Details of the deals were thin because the Atlanta Urban Development Corporation board entered into a closed session Friday morning to discuss “active real estate transactions” for the two sites.

During the public part of the meeting, the nonprofit’s CEO John Majors said the two projects are among more than a dozen affordable housing proposals being actively negotiated.

Board executive Alan Ferguson said no contracts were in place with the developers, while Majors declined to divulge details to The Atlanta Journal-Constitution because he said he could not discuss “active real estate transactions.” He added, however, that the group was making “significant progress” toward finalizing the deals.

“We are working with development teams on both 41 Marietta and Mall West End and are excited about both of those deals in terms of the opportunities that they bring to introduce affordability in the city of Atlanta,” he said.

He said he could not disclose details about the development teams.

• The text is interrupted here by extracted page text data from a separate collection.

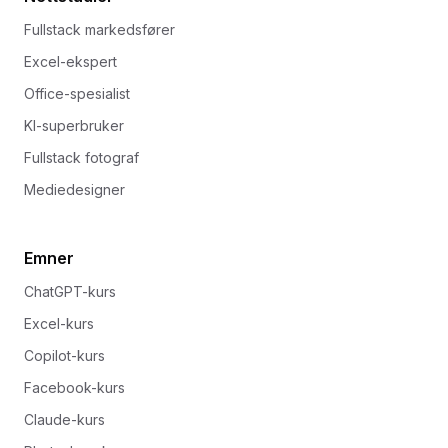
Fullstack markedsfører
Excel-ekspert
Office-spesialist
KI-superbruker
Fullstack fotograf
Mediedesigner
Emner
ChatGPT-kurs
Excel-kurs
Copilot-kurs
Facebook-kurs
Claude-kurs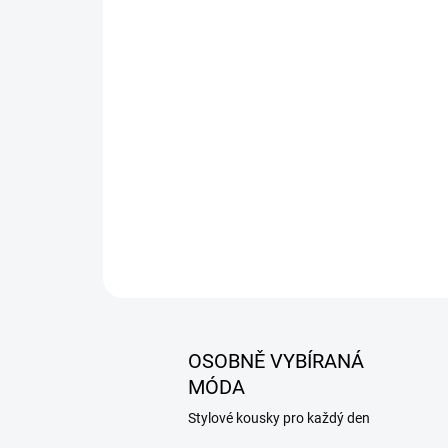
OSOBNĚ VYBÍRANÁ
MÓDA
Stylové kousky pro každý den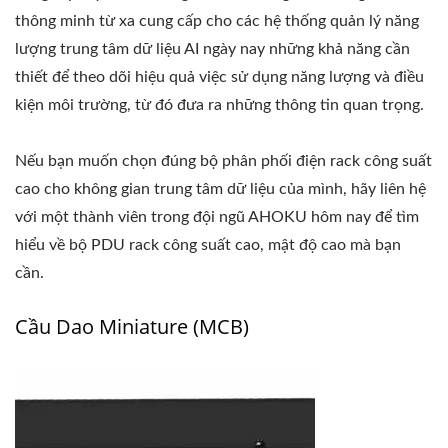
thông minh từ xa cung cấp cho các hệ thống quản lý năng
lượng trung tâm dữ liệu AI ngày nay những khả năng cần
thiết để theo dõi hiệu quả việc sử dụng năng lượng và điều
kiện môi trường, từ đó đưa ra những thông tin quan trọng.
Nếu bạn muốn chọn đúng bộ phân phối điện rack công suất
cao cho không gian trung tâm dữ liệu của mình, hãy liên hệ
với một thành viên trong đội ngũ AHOKU hôm nay để tìm
hiểu về bộ PDU rack công suất cao, mật độ cao mà bạn
cần.
Cầu Dao Miniature (MCB)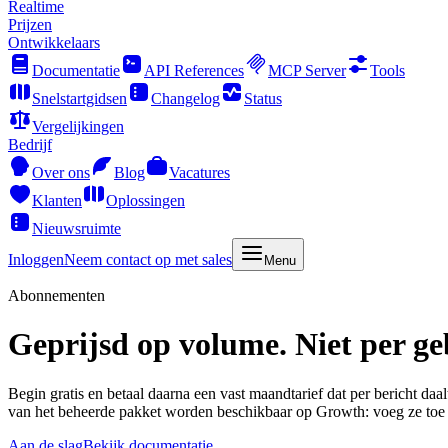
Realtime
Prijzen
Ontwikkelaars
Documentatie
API References
MCP Server
Tools
Snelstartgidsen
Changelog
Status
Vergelijkingen
Bedrijf
Over ons
Blog
Vacatures
Klanten
Oplossingen
Nieuwsruimte
Inloggen
Neem contact op met sales
Menu
Abonnementen
Geprijsd op volume. Niet per ge
Begin gratis en betaal daarna een vast maandtarief dat per bericht daal
van het beheerde pakket worden beschikbaar op Growth: voeg ze toe 
Aan de slag
Bekijk documentatie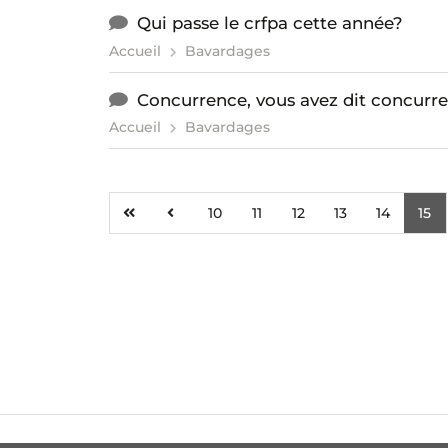
Qui passe le crfpa cette année?
Accueil
Bavardages
Concurrence, vous avez dit concurr
Accueil
Bavardages
10
11
12
13
14
15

The negotiated affordable housing proposals are deals that come to the Atlanta Urban Development Corporation — an entity that the city and Atlanta Housing formed in 2023 to spur redevelopment of public land for housing — either through developers or from referrals, officials said.

“Forty-one Marietta is an existing building, Mall West End is a transformative redevelopment in a very strategically important part of the city,” said Majors. “We’re just really excited about seeing how that gets re-imagined.”

Last year, plans stalled to transform the 12-acre Mall West End site into a mixed-use community, including up to 900 apartment units, with a quarter set aside for affordable housing. The site would have included a grocery store, restaurants and retail. It hit a snag when it was reported the developers submitted a notice to terminate a contract with the mall’s ownership.

Prusik Group and development partner BRP Companies spearheaded a plan to transform the decades-old shopping center in Southwest Atlanta. It was third time unlucky for developers, after efforts to revive the site faltered in 2019 and 2021.

In a similar fashion, the development of the office space on 41 Marietta Street was thrown into doubt in April after the developer’s lender filed notice to foreclose on a $20 million loan to 41 Marietta Street Main GA LLC, affiliated with Wolfe Investments, according to Bisnow.

Along with its codevelopers, Wolfe had planned to turn the office building into apartments — a real estate strategy that gathered steam after pandemic-era remote and hybrid work arrangements left office space vacant.